(Input Opens)

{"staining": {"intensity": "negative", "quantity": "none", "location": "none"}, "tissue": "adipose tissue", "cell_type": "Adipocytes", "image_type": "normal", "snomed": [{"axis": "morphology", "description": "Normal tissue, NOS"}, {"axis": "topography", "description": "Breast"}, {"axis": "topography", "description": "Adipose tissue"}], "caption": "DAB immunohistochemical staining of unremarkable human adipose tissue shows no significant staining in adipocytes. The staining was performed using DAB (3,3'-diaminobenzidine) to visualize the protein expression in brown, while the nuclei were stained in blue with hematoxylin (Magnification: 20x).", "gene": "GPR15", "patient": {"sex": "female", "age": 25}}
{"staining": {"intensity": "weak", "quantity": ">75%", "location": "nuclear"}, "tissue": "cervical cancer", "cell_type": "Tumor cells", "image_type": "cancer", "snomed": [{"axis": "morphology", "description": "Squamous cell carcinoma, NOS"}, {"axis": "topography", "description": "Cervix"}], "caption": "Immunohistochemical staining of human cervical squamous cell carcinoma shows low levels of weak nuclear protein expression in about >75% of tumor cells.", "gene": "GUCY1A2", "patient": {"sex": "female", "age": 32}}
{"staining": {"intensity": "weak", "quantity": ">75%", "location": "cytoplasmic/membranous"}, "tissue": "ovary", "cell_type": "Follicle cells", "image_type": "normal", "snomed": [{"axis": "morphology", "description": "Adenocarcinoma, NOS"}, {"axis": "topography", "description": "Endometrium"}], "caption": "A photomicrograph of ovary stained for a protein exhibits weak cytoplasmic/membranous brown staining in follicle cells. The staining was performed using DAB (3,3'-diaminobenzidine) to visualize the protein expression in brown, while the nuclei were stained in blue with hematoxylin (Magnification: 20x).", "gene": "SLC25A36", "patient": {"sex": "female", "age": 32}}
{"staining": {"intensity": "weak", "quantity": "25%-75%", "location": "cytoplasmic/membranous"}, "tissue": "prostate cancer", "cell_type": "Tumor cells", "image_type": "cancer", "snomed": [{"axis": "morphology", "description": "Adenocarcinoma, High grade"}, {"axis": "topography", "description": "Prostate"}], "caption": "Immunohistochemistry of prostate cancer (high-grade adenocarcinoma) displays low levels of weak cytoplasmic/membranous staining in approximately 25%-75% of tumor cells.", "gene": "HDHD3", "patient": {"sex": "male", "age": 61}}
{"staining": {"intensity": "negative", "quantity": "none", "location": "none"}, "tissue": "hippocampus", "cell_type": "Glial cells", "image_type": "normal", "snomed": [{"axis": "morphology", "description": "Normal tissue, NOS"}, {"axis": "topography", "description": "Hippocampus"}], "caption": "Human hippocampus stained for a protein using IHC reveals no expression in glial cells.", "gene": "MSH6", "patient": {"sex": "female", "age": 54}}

(Input Closes)

▸ About this task
Write the material out once more, exactly.

▸ Reply to the exercise
{"staining": {"intensity": "negative", "quantity": "none", "location": "none"}, "tissue": "adipose tissue", "cell_type": "Adipocytes", "image_type": "normal", "snomed": [{"axis": "morphology", "description": "Normal tissue, NOS"}, {"axis": "topography", "description": "Breast"}, {"axis": "topography", "description": "Adipose tissue"}], "caption": "DAB immunohistochemical staining of unremarkable human adipose tissue shows no significant staining in adipocytes. The staining was performed using DAB (3,3'-diaminobenzidine) to visualize the protein expression in brown, while the nuclei were stained in blue with hematoxylin (Magnification: 20x).", "gene": "GPR15", "patient": {"sex": "female", "age": 25}}
{"staining": {"intensity": "weak", "quantity": ">75%", "location": "nuclear"}, "tissue": "cervical cancer", "cell_type": "Tumor cells", "image_type": "cancer", "snomed": [{"axis": "morphology", "description": "Squamous cell carcinoma, NOS"}, {"axis": "topography", "description": "Cervix"}], "caption": "Immunohistochemical staining of human cervical squamous cell carcinoma shows low levels of weak nuclear protein expression in about >75% of tumor cells.", "gene": "GUCY1A2", "patient": {"sex": "female", "age": 32}}
{"staining": {"intensity": "weak", "quantity": ">75%", "location": "cytoplasmic/membranous"}, "tissue": "ovary", "cell_type": "Follicle cells", "image_type": "normal", "snomed": [{"axis": "morphology", "description": "Adenocarcinoma, NOS"}, {"axis": "topography", "description": "Endometrium"}], "caption": "A photomicrograph of ovary stained for a protein exhibits weak cytoplasmic/membranous brown staining in follicle cells. The staining was performed using DAB (3,3'-diaminobenzidine) to visualize the protein expression in brown, while the nuclei were stained in blue with hematoxylin (Magnification: 20x).", "gene": "SLC25A36", "patient": {"sex": "female", "age": 32}}
{"staining": {"intensity": "weak", "quantity": "25%-75%", "location": "cytoplasmic/membranous"}, "tissue": "prostate cancer", "cell_type": "Tumor cells", "image_type": "cancer", "snomed": [{"axis": "morphology", "description": "Adenocarcinoma, High grade"}, {"axis": "topography", "description": "Prostate"}], "caption": "Immunohistochemistry of prostate cancer (high-grade adenocarcinoma) displays low levels of weak cytoplasmic/membranous staining in approximately 25%-75% of tumor cells.", "gene": "HDHD3", "patient": {"sex": "male", "age": 61}}
{"staining": {"intensity": "negative", "quantity": "none", "location": "none"}, "tissue": "hippocampus", "cell_type": "Glial cells", "image_type": "normal", "snomed": [{"axis": "morphology", "description": "Normal tissue, NOS"}, {"axis": "topography", "description": "Hippocampus"}], "caption": "Human hippocampus stained for a protein using IHC reveals no expression in glial cells.", "gene": "MSH6", "patient": {"sex": "female", "age": 54}}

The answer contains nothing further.